## WHAT TO WORK ON
Pull each line containing "none" out of the data and copy it.

## PROVIDED MATERIAL
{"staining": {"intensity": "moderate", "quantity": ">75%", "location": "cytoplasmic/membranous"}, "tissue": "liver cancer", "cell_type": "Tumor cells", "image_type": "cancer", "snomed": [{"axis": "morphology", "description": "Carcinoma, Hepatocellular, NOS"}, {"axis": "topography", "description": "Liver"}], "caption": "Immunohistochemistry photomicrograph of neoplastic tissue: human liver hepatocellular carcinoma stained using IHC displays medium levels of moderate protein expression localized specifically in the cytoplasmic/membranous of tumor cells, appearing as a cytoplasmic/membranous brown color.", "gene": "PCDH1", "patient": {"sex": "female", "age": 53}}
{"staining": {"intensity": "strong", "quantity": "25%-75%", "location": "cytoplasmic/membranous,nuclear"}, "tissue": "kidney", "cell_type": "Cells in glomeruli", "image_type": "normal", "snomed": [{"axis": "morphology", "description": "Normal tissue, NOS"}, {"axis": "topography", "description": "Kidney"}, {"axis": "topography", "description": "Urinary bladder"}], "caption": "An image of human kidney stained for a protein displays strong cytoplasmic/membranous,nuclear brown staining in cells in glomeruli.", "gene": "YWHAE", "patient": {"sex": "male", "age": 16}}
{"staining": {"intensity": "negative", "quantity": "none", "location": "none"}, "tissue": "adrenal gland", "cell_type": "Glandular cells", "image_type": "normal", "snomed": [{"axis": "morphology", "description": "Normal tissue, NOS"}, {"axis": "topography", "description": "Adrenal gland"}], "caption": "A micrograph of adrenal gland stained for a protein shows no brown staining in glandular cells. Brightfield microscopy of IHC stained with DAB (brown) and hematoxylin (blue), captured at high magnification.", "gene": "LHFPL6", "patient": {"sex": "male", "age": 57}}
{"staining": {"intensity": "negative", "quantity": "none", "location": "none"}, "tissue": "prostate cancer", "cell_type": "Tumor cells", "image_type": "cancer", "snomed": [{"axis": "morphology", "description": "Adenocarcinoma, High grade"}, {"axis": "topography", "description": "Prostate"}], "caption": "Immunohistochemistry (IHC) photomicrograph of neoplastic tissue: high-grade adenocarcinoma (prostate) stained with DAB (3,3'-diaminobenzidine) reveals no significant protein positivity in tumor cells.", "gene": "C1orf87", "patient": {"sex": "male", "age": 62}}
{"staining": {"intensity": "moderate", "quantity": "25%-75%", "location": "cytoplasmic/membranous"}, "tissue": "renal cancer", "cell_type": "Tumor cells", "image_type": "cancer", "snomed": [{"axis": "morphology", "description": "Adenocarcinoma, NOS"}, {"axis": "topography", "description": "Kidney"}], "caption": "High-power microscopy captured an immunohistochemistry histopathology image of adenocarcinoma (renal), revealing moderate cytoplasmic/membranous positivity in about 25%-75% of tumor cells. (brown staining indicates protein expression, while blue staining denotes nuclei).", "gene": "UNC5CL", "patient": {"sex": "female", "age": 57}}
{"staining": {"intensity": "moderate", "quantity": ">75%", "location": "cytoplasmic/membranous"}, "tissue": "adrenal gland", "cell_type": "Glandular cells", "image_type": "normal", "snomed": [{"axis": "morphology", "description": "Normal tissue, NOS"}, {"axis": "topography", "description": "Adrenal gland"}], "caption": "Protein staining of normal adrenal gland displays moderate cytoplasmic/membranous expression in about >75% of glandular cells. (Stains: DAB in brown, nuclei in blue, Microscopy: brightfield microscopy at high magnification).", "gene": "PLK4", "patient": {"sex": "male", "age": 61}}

## WRITTEN REPLY
{"staining": {"intensity": "negative", "quantity": "none", "location": "none"}, "tissue": "adrenal gland", "cell_type": "Glandular cells", "image_type": "normal", "snomed": [{"axis": "morphology", "description": "Normal tissue, NOS"}, {"axis": "topography", "description": "Adrenal gland"}], "caption": "A micrograph of adrenal gland stained for a protein shows no brown staining in glandular cells. Brightfield microscopy of IHC stained with DAB (brown) and hematoxylin (blue), captured at high magnification.", "gene": "LHFPL6", "patient": {"sex": "male", "age": 57}}
{"staining": {"intensity": "negative", "quantity": "none", "location": "none"}, "tissue": "prostate cancer", "cell_type": "Tumor cells", "image_type": "cancer", "snomed": [{"axis": "morphology", "description": "Adenocarcinoma, High grade"}, {"axis": "topography", "description": "Prostate"}], "caption": "Immunohistochemistry (IHC) photomicrograph of neoplastic tissue: high-grade adenocarcinoma (prostate) stained with DAB (3,3'-diaminobenzidine) reveals no significant protein positivity in tumor cells.", "gene": "C1orf87", "patient": {"sex": "male", "age": 62}}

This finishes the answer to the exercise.